Muhammet Beyazdağ, who won more than 10 awards last year for his documentary “Zarok” (Child), where child brides told their stories while only their hands were shown, has turned his camera to child grooms this time, whose heart-breaking stories are publicly told for the first time in his second film “Çirok” (Story).

The 25-year- old director is now doing his graduate studies at Akdeniz University in the Radio, Television and Cinema Department, after earlier graduating from the same department. His film “Zarok” was actually his third grade project. However, Beyazdağ said he never regarded the film as a class project. “I am from a family who migrated from Muş to Istanbul in the 1980s because of economic reasons. Among my relatives, there are many child brides. It was a sad and disturbing topic for me; I wanted do something about it,” he said.

After a preparation period of about five months, six women agreed to tell their stories. To protect the women’s identities, only their hands were shown. Despite this, Beyazdağ said, hands tell more than faces. 

This time men’s hands 

While shooting the first documentary, the seeds of the second in the “hand trilogy,” were planted. “While we were shooting ‘Zarok,’ we noticed the existence of child grooms. Men are also married at an early age. It is wrong to distinguish as ‘male-female’ in child marriages. The pains suffered by child grooms are not too different than the girls, but people hesitate for a moment and ask ‘Are there child grooms, too?’ I wanted to depict child grooms after the film about child brides and raise awareness.” 

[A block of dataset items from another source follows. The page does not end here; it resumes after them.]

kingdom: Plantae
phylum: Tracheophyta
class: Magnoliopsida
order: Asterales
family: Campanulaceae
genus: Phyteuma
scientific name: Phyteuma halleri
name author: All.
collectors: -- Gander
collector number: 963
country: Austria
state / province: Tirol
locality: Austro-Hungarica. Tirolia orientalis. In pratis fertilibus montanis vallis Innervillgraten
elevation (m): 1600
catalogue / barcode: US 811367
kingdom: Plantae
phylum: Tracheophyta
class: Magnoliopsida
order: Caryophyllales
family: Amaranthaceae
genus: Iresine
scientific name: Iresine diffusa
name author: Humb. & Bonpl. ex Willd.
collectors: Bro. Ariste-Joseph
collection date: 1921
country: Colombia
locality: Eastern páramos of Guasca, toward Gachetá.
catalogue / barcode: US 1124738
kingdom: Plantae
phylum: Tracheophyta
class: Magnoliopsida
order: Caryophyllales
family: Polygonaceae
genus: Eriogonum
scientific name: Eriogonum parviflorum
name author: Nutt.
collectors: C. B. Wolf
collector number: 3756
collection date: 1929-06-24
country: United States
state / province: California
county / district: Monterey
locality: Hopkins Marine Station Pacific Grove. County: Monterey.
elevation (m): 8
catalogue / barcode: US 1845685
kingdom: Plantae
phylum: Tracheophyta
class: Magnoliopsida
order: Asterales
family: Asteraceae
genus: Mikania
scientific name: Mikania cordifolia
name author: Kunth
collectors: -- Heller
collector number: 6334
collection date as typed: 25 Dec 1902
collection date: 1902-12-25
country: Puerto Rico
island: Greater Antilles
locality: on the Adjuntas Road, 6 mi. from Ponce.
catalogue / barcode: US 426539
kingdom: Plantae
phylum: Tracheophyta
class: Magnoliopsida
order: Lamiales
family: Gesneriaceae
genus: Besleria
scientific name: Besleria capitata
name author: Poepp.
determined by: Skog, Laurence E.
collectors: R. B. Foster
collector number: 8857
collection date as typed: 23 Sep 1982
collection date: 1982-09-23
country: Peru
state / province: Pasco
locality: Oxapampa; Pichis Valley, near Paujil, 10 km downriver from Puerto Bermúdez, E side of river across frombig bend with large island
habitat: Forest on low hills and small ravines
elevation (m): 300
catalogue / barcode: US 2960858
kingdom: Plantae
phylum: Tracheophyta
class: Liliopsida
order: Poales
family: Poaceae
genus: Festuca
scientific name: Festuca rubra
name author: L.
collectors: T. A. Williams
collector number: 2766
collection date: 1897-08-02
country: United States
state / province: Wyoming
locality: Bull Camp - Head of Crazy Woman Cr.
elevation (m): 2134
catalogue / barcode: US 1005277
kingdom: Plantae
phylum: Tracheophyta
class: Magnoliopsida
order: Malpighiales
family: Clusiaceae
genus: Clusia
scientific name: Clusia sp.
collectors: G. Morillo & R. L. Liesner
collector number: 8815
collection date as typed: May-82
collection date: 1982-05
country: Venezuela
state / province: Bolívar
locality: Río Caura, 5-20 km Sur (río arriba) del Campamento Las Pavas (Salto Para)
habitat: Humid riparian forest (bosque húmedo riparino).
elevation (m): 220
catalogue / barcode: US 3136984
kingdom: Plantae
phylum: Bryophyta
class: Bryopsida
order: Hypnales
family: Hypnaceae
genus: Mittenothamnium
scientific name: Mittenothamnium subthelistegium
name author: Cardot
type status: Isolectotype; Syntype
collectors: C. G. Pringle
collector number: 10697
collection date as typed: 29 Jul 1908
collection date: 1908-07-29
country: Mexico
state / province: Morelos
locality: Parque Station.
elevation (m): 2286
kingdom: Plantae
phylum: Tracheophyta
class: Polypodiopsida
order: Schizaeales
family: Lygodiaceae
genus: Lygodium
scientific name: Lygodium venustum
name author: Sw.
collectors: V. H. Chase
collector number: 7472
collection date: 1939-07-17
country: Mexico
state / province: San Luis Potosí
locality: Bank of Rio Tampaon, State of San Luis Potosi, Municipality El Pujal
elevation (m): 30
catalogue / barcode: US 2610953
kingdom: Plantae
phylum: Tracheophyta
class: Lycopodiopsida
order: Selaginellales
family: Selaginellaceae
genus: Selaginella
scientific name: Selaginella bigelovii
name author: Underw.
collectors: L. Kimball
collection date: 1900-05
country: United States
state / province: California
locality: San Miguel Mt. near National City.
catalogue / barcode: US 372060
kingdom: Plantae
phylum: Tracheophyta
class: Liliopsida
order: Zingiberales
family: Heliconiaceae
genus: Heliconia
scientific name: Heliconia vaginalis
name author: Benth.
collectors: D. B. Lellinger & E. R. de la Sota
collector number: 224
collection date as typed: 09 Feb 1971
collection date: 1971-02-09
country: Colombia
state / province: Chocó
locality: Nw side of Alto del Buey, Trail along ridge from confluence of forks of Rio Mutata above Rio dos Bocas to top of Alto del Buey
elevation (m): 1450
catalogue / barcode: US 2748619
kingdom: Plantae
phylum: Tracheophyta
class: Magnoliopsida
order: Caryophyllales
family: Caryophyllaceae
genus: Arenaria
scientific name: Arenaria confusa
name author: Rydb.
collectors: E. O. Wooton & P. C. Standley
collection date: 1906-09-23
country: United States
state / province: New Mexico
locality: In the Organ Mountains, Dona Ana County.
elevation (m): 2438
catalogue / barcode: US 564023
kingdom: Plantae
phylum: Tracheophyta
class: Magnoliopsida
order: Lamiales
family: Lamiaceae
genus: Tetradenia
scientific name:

Beyazdağ again reached the child grooms, both through association and through his own relatives. In five different cities, he talked to six child grooms, while shooting only their hands.

Mothers at gunpoint 

Beyazdağ told the story that affected him the most: “The mother of one of them was also a child bride. While she was marrying off her daughter at an early age, she explained ‘They put a gun to our heads.’ It is wrong to blame the parents in child marriages. It is a systemic problem because the opportunity to be educated was taken from them, they passed on what they experienced in the past to future generations.” 


‘First time I saw a razor’ 

A child groom explained: “When my father told me they would arrange a marriage for me and the daughter of this aunt, I cried the entire night until the morning. She and I were like brother and sister before. We used to play games. They made me put on my uncle’s wedding suit. Until the customary ‘groom shave,’ a razor had not touched my face. They performed a ‘hodja’ [religious] wedding. She was crying in the corner of the bedroom on the wedding night. I also went to a corner and started crying. We were like siblings. She would sleep on the bed; I would sleep on the floor. If I were not married, maybe I would have gone to university.”

To help the mother-in-law 

“When daughters are married, the mother is left alone in the house. To have someone to help her, they marry the remaining single boy at home. There is the sadness of them not having been able to experience childhood. They are taken away from their schools,” Beyazdağ says.

When asked about the reason why child grooms are not mentioned often, Beyazdağ answered: “First, they are not as widespread as child brides. Besides, the situation of women is already like a bleeding wound in our society. Because they are also subject to violence, the drama is increased. The men are tougher and harder, but for both of them, their lives are darkened as a child. They have to become individuals before becoming a child, and then they have to become parents.”